* _DOCUMENT TEXT_
In July 2019, the Shizurus, Daniel and Lyniel each filed motions for summary judgment or partial summary judgment.

On August 28, 2019, the Circuit Court entered an order granting summary judgment in favor of Lyniel on SAC Counts II, III, IV, V, and VIII, and denying summary judgment on SAC Count VII without prejudice.

On September 4, 2019, the Circuit Court orally granted Daniel's motion for summary judgment on SAC Counts II, III, and IV, and denied the motion on SAC Counts V, VII, and VIII. These rulings were eventually formalized in the Circuit Court's March 18, 2020 "Order Granting in Part and Denying in Part [Daniel's] Motion for Summary Judgment."

On December 13, 2019, the Circuit Court entered four orders granting the Shizurus' respective motions for partial summary judgment on SAC Counts I, IV, V, VI, and VIII. On the same day, the Circuit Court entered the Order Re 508D Claims, which granted the Shizurus' 508D Motion.

Although these four orders granted the Shizurus' respective motions for "partial summary judgment," the orders resolved all claims against the Shizurus in their favor.

We note that the Nakaokas did not assert a separate claim under HRS Chapter 580D in the SAC. Nevertheless, the Nakaokas conceded below that "it is a fair reading of the [SAC] to conclude that its key allegation is that the Shizuru Defendants breached the written property sales contract governed by [HRS] Chapter 508D."

The Order Re 508D Claims included the following relevant finding of fact, which is unchallenged on appeal and thus binding on the parties and this court, see State v. Rodrigues, 145 Hawai‘i 487, 494, 454 P.3d 428, 435 (2019) :

3. Section 0, Paragraph 4 of the purchase contract specifically states that if a disputed claim arises out of the purchase contract and the parties are unable to resolve the dispute, then the parties agree in good faith to attempt to settle such dispute by non-binding mediation.

The Order Re 508D Claims also includes the following relevant conclusions of law:

2.... Section 0, Paragraph 4 of the purchase contract does require mediation since the buyer and seller agree to attempt to do so, and the term is a binding contractual term.

3. Absent evidence that actual mediation has been attempted, then the buyer is in breach by filing suit herein and, by breaching the contract giving rise to this suit, thereby deprives this Court of jurisdiction. Within the four corners of the purchase contract, an attempt at mediation is a requirement to which both sides agreed. Absent that mediation, the terms of the contract itself prevent the buyer from filing suit herein.

4. As this motion relates to jurisdiction, it applies to all parties.

(Emphases added.)

On April 8, 2020, the Circuit Court entered the Judgment, which stated in part that "[t]he [Order Re 508D Claims] disposes of all claims against all [Appellees]." Judgment was entered in favor of all Appellees and against the Nakaokas "on all claims ... asserted in this action."

* _ACTIONS TO TAKE_
- 1) According to the court opinion, on what date did the Circuit Court enter the Judgment?
- 2) Continue the court opinion, picking up after its final sentence.

* _ENTRIES PROVIDED_
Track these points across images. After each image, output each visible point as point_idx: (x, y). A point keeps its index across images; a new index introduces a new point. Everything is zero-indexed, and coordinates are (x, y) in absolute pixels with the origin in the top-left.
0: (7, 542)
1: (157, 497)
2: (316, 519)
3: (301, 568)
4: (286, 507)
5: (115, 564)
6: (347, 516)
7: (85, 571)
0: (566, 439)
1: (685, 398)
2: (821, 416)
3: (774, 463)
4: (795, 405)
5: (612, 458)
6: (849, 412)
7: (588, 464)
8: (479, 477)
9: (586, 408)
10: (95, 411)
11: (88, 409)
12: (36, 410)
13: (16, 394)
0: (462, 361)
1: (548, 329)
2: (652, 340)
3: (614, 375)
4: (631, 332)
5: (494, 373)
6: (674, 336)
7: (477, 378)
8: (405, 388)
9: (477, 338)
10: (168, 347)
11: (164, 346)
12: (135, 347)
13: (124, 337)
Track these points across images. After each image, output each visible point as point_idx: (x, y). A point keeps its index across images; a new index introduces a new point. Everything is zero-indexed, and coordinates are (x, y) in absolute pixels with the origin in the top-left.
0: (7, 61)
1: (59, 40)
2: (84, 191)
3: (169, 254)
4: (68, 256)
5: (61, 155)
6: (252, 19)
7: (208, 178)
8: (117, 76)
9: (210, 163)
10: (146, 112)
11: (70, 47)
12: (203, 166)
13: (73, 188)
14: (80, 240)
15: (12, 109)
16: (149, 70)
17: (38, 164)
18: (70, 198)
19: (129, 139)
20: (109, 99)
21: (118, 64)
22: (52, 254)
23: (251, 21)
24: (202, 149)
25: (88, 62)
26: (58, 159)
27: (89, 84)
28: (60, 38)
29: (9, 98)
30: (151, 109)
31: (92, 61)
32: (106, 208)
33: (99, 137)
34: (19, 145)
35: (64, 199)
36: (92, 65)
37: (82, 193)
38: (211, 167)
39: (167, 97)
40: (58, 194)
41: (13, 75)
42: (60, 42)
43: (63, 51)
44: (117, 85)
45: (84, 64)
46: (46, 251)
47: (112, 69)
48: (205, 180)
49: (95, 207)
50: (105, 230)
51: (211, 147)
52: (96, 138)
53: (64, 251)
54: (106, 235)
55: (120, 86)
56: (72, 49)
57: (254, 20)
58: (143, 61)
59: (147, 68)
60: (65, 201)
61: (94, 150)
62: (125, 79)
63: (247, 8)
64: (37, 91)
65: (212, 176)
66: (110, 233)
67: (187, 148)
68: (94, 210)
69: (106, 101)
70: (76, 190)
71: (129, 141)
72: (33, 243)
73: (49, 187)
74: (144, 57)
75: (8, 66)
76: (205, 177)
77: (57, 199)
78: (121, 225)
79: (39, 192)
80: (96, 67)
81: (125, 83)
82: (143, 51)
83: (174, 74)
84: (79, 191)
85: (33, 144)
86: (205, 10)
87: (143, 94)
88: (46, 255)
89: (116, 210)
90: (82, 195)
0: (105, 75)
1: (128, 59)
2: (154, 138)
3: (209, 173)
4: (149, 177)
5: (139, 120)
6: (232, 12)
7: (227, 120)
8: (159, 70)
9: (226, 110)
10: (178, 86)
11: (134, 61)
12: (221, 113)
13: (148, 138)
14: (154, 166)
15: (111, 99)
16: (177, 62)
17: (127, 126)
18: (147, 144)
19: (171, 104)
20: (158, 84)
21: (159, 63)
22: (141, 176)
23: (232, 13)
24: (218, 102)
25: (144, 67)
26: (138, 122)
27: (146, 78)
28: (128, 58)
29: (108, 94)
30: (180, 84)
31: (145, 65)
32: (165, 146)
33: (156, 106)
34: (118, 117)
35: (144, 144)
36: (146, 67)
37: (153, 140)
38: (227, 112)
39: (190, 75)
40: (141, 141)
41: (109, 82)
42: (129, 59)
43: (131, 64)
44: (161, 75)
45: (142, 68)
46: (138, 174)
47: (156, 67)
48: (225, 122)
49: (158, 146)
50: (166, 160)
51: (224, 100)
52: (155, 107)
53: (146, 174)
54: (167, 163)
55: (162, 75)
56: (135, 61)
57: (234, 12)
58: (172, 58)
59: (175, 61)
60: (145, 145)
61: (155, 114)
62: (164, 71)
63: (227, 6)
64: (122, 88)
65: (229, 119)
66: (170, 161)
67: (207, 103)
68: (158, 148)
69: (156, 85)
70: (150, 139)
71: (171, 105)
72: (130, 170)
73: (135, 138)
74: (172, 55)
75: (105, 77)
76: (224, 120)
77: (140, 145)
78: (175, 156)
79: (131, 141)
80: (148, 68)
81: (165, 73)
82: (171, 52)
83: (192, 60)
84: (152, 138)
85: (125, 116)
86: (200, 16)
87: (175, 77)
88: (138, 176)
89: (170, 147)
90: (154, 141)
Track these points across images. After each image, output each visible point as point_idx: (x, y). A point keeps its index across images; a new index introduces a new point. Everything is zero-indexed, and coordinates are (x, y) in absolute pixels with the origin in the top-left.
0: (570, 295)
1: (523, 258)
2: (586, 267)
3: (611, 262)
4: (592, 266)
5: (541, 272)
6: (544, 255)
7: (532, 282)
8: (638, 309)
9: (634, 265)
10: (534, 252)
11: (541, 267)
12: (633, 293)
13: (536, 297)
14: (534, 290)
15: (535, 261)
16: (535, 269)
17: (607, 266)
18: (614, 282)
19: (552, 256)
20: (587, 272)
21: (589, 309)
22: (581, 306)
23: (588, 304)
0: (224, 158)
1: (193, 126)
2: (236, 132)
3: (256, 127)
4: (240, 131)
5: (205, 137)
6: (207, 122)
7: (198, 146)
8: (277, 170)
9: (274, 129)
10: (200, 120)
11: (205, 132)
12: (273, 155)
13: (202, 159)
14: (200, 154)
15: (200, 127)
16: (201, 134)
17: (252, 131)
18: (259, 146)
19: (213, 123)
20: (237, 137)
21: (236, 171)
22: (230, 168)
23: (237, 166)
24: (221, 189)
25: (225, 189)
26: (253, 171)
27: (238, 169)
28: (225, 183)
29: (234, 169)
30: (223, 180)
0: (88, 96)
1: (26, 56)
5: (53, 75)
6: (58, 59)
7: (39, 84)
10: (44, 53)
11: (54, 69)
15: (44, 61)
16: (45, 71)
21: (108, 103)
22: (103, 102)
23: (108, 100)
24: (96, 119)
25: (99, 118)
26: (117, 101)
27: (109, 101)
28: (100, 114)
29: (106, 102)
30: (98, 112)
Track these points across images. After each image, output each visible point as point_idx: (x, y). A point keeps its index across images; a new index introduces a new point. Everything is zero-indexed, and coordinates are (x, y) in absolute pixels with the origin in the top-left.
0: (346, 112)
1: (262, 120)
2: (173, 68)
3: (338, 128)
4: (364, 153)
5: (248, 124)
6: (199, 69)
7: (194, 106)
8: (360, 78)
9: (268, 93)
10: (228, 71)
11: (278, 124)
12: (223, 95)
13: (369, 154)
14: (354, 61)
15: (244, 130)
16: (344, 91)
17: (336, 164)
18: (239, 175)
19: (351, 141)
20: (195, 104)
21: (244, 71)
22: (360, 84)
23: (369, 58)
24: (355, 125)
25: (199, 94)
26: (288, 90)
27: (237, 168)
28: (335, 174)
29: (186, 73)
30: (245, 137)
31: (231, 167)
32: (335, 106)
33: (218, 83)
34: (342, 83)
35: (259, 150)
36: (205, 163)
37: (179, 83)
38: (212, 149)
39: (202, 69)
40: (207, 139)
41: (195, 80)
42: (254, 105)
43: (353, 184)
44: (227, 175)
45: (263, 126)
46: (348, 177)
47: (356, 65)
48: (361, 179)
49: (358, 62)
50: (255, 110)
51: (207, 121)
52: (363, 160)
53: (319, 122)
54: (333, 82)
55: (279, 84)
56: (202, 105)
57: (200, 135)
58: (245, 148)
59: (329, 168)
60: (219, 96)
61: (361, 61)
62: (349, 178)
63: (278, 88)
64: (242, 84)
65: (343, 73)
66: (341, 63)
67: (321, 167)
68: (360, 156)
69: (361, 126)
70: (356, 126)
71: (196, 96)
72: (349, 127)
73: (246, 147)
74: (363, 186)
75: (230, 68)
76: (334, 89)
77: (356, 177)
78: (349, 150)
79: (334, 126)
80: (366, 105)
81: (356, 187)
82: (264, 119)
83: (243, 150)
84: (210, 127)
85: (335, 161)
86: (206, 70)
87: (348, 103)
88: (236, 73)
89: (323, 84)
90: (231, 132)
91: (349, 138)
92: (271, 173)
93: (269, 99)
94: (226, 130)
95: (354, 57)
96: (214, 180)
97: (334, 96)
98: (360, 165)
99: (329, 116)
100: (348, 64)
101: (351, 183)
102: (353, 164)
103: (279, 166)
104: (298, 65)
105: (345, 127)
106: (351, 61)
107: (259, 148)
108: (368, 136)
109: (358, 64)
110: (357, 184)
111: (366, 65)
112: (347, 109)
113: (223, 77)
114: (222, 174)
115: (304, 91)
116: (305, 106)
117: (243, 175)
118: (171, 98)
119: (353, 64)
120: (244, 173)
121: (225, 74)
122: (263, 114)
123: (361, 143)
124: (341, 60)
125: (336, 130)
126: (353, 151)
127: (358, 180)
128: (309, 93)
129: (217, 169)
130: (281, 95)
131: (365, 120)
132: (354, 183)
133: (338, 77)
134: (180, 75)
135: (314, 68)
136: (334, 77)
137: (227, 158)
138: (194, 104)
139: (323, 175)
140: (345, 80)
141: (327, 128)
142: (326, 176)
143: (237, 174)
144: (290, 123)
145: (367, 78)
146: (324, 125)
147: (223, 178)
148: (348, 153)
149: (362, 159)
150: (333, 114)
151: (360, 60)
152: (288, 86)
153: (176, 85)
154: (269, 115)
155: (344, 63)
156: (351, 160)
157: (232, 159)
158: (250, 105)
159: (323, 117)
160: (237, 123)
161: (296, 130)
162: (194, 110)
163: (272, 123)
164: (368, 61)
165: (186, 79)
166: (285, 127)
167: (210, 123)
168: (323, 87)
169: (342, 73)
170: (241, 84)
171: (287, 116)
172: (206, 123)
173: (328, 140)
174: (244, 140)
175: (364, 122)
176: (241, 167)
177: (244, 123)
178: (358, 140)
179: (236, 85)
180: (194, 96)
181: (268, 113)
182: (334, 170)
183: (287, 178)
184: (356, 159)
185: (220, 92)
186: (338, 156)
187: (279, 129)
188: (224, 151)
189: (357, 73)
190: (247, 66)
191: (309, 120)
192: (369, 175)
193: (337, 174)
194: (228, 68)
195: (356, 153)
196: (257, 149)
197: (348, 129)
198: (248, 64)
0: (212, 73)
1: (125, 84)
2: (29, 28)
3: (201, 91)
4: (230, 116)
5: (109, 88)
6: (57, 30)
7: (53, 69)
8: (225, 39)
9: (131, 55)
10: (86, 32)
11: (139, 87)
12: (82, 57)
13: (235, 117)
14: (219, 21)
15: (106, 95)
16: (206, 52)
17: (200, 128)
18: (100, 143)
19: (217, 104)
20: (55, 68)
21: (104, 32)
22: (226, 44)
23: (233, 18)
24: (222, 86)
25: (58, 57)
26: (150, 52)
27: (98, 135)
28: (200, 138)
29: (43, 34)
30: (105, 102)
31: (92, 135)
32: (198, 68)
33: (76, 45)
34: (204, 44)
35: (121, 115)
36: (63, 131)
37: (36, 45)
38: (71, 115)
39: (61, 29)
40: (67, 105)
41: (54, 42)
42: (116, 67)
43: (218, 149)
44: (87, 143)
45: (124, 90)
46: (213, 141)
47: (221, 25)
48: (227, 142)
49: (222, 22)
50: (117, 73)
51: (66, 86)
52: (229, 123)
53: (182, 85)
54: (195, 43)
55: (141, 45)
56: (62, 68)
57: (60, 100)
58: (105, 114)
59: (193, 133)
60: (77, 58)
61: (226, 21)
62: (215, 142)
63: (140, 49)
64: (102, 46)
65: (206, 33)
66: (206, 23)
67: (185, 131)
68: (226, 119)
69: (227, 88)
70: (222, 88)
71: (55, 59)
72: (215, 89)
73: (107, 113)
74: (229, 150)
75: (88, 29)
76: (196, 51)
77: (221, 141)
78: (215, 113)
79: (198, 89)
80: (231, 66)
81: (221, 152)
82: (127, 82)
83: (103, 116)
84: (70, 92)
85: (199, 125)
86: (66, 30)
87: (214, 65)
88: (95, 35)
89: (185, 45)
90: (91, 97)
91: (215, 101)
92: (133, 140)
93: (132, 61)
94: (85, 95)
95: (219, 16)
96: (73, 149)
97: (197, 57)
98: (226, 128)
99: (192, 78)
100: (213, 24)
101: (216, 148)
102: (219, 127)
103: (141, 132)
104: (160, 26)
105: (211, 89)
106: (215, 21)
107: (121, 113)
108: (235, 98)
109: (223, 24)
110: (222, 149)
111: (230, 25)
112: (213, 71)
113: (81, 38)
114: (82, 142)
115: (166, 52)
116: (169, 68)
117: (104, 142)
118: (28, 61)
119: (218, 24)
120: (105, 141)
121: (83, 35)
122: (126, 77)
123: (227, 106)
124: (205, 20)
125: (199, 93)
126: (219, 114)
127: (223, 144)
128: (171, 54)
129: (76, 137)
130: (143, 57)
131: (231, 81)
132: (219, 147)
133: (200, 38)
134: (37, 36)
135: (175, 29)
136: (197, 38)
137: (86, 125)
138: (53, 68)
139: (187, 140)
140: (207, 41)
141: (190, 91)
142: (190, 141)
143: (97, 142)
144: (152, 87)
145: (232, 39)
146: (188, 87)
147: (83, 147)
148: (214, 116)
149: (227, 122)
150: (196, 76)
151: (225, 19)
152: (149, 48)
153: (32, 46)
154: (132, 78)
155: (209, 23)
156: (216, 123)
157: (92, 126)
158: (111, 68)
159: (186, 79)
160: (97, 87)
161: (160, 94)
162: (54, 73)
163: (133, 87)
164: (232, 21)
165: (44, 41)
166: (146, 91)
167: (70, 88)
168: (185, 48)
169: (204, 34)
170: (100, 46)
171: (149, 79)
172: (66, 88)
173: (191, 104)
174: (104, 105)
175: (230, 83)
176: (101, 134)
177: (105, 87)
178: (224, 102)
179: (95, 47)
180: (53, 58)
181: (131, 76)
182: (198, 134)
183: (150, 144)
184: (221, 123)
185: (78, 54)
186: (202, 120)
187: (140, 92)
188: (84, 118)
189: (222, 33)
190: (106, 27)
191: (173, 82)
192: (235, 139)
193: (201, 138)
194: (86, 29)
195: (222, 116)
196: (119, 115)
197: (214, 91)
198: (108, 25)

* _TASK-BY-TASK OUTPUTS_
- 1) April 8, 2020

- 2)
On April 21, 2020, the Shizurus filed a bill of costs, seeking taxation by the Clerk of the Court of costs incurred in the case. On April 22, 2020, Daniel and Lyniel each filed a motion for an award of attorneys' fees and costs, and the Shizurus filed a motion for an award of attorneys' fees. On April 27, 2020, the Clerk of the Court denied the Shizurus' proposed taxation of costs, apparently because their bill of costs did not state that 48 hours notice had been given to all parties. On May 1, 2020, the Shizurus filed a motion for costs as set out in their original bill of costs, pursuant to Hawai‘i Rules of Civil Procedure (HRCP ) Rule 54(d)(1).

Meanwhile, on April 28, 2020, the Nakaokas timely filed a notice of appeal from the Judgment. The Nakaokas also opposed Appellees' motions for fees and costs, arguing that the Circuit Court had concluded that it lacked subject matter jurisdiction over the entire case, and that all prior orders were therefore void, leaving no prevailing parties for the purpose of awarding fees and costs. The Nakaokas made the same argument during the July 15, 2020 hearing on the motions. At that time, the Circuit Court granted all Appellees' motions for fees and costs, stating in part:

The court ruled that it lacked jurisdiction over Chapter 508D claims pursuant to the requirement in HRS Section 508D-18 which required the parties to submit to mediation prior to filing of a suit when the purchase contract provided for alternative dispute resolution.

The court did not rule in its order that it lacked subject matter jurisdiction over this matter as argued by the [Nakaokas]. The [Nakaokas] raise[ ] the argument that because the court held pursuant to the statute that it lacked jurisdiction to adjudicate 508D claims that this court does not have the power to award attorneys' fees and costs.

However, the court believes that it does retain subject matter jurisdiction and the jurisdiction to award fees and costs if allowed by the agreement and by statute.

On July 17, 2020, the Circuit Court entered the Orders Awarding Fees and Costs.

II. Discussion

A. The Order Granting the Shizurus' Motion for Costs

In their opening brief, the Nakaokas challenge the Orders Awarding Fees and Costs, including the July 17, 2020 order granting the Shizurus' motion for costs.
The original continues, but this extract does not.